From: Astrocytes connect specific brain regions through plastic networks
a, Diagram of the astrocyte network tracer construct. b, Cx43 connexons contain six connexins, only one of which needs to be the fusion protein for TID to reside on the gap junction. c, Infected astrocytes biotinylate molecules that flux through Cx43 gap junctions into adjacent, uninfected cells. d, This volume-fills in-network astrocytes with biotinylated molecules such that infected (HA+streptavidin+), in-network (HA−streptavidin+) and out-of-network (HA−streptavidin−) cells can be visualized. e, Infection of primary immunopanned rat astrocytes (GFAP, green) resulted in Cx43–TID–HA expression (cyan) in 10% of cells, forming a biotin-labelled network containing 80% of cells (streptavidin, magenta) (Extended Data Figs. 1 and 2). f, Primary rat astrocytes were expanded 8.7× to visualize individual Cx43 gap junctions (grey) and incorporated fusion protein (HA, cyan). g, Super-resolution microscopy analysis of expanded astrocytes20 enabled single-molecule imaging of the fusion protein incorporated into astrocyte gap junctions expressed in immunopanned primary rat astrocytes.
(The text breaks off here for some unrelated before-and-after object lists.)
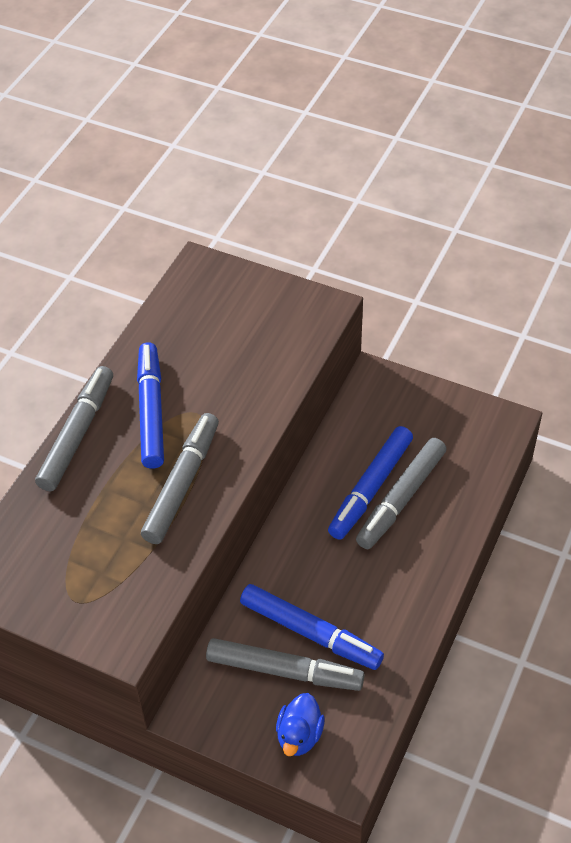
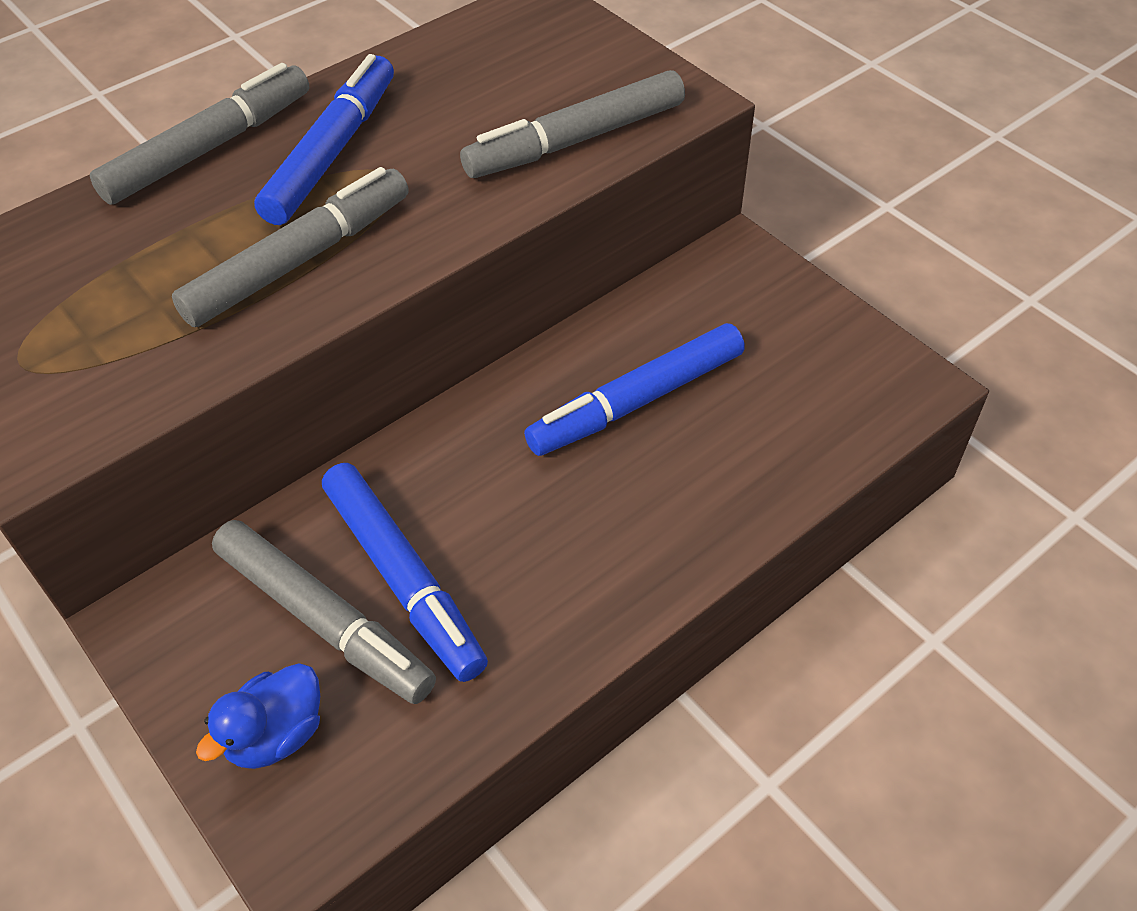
camera: 25 degrees right, 0 degrees up
grey marker [356,438,446,549] -> grey marker moved to [460,70,685,178]

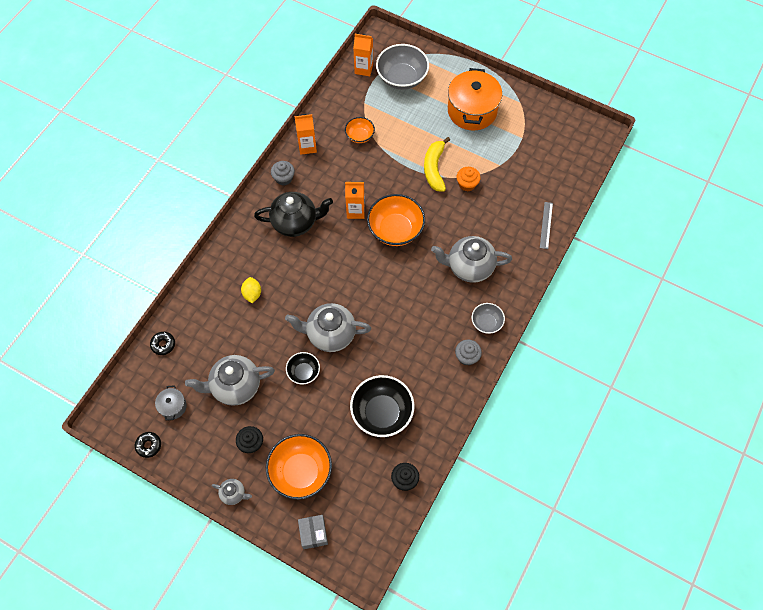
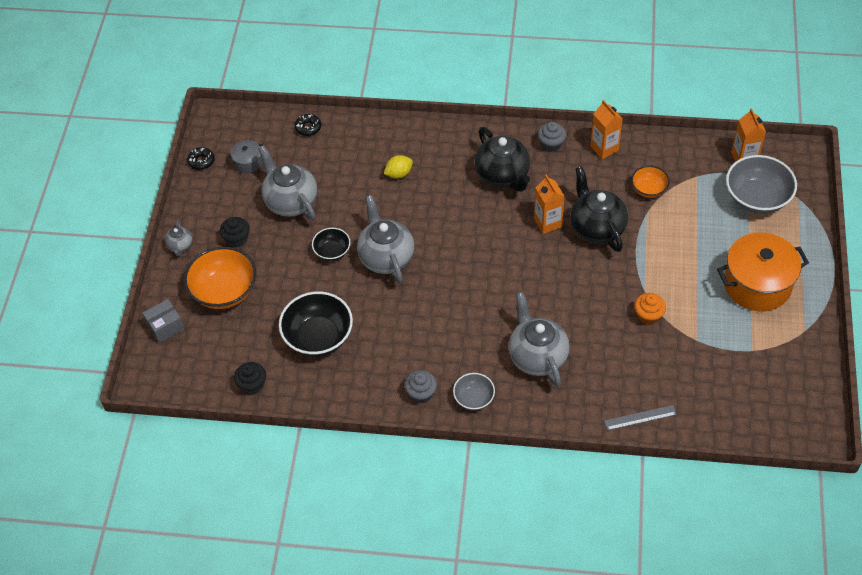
camera: 70 degrees right, 10 degrees down
orange bowl [367,194,425,246] -> none
yellow banana [424,137,450,192] -> none
none -> black teapot [570,166,628,252]

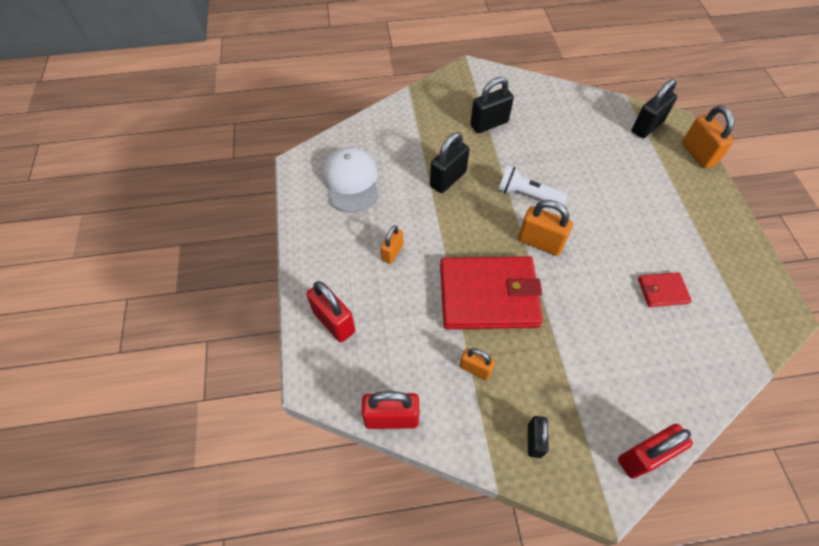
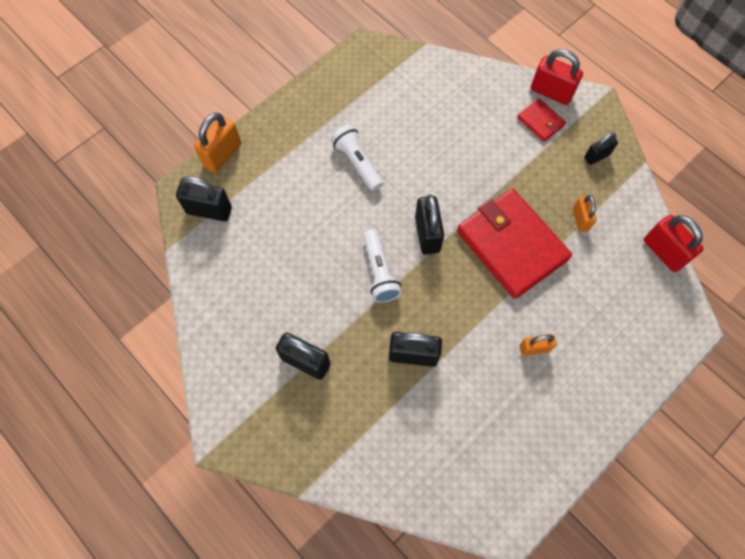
camera: 125 degrees left, 10 degrees up
red padlock [307,281,355,342] -> none
white cap [323,147,379,213] -> none
orange padlock [518,200,573,256] -> black padlock [415,194,444,255]
red wallet [638,272,692,307] -> red wallet moved to [517,99,566,142]
none -> white flashlight [330,125,383,191]

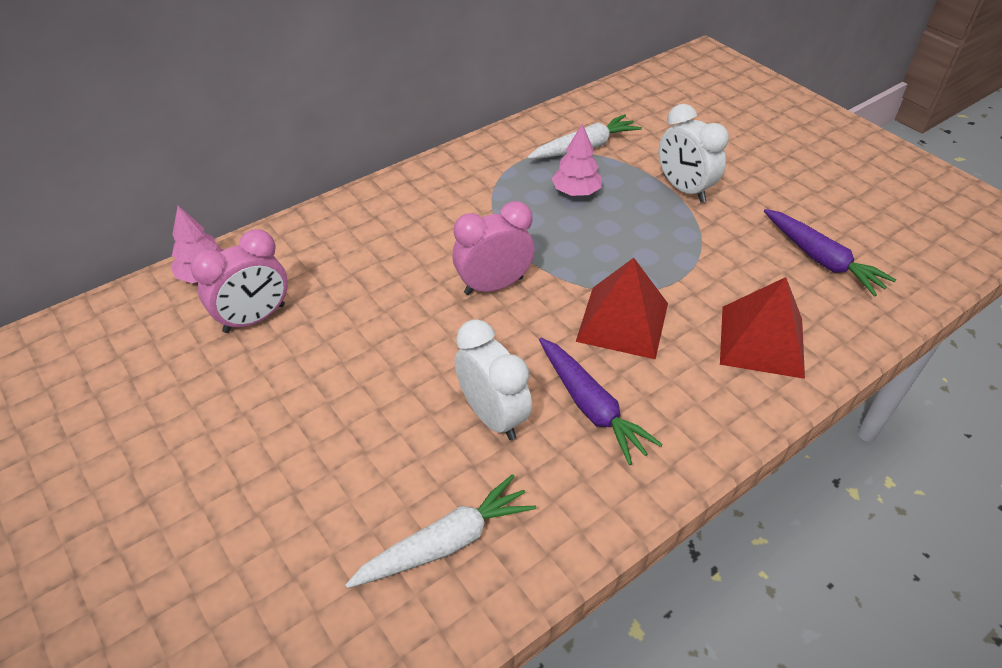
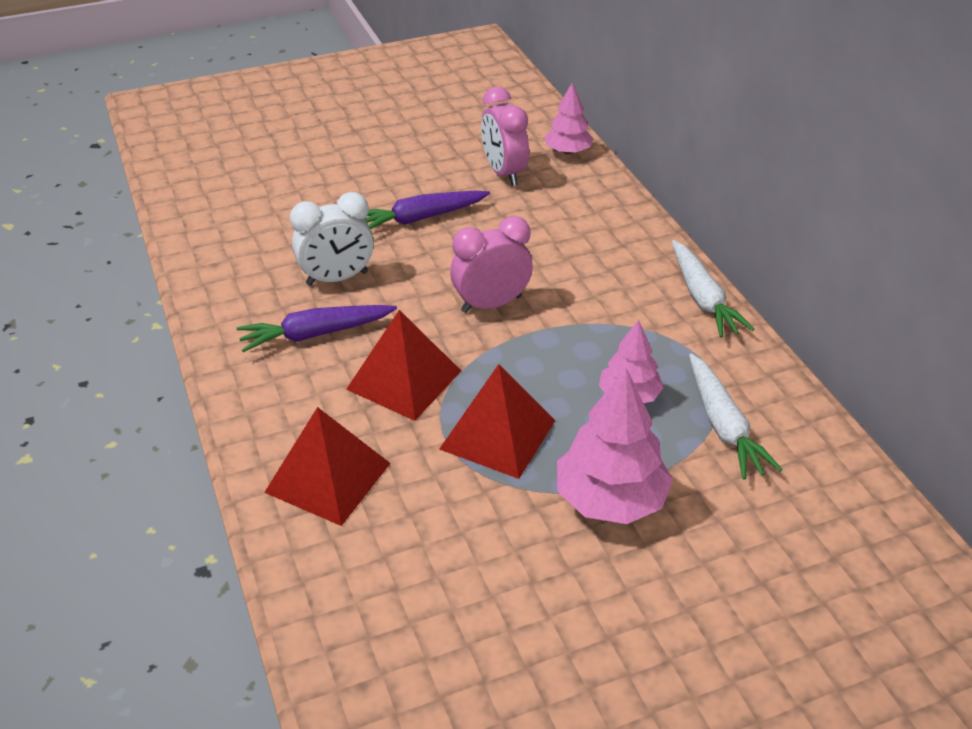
camera: 105 degrees right, 5 degrees down
white carrot [345,474,536,588] -> white carrot moved to [672,240,754,338]
pink clock [452,201,535,295] -> pink clock turned 105 degrees counterclockwise [450,216,533,313]
white clock [659,104,729,202] -> pink tree [557,368,673,524]
purple carrot [764,209,896,297] -> purple carrot moved to [365,191,490,229]
none -> red pyramid [439,364,556,479]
Polyclonal Cx43 antibodies conjugated directly to fluorophores reveal gap junction structure (grey), and the HA tag (cyan) shows TID within the gap junction vestibule of a small gap junction plaque. h, Single-molecule localization microscopy (SMLM) analysis of HA (cyan) and Cx43 (magenta). i, Quantification of the intrafluorophoric distance from HA to the nearest Cx43. The median (20.73 Å) is indicated by a solid blue line; the dotted lines denote the 25th (18.09 Å) and 75th (25.74 Å) percentiles. j, In vivo experimental timeline. Three weeks after viral injection, mice received biotin-supplemented drinking water for 1 week, after which they were perfused. The brains were then delipidated, stained with streptavidin to reveal biotinylated molecules, cleared and imaged using light-sheet microscopy. k, Light-sheet micrograph of the HA-tag (cyan) shows gap junctions containing fusion protein in an infected cell within a cleared brain. l, Streptavidin (magenta) labelling of biotinylated molecules. m, Merged image showing a two-cell example of an infected (left) and an uninfected in-network (right) cell. Scale bars, 20 μm (k–m); 100 μm (e); 23 μm, expanded to 200 μm (f); 574 Å, expanded to 500 nm (g); and 114 Å, expanded to 100 nm (h).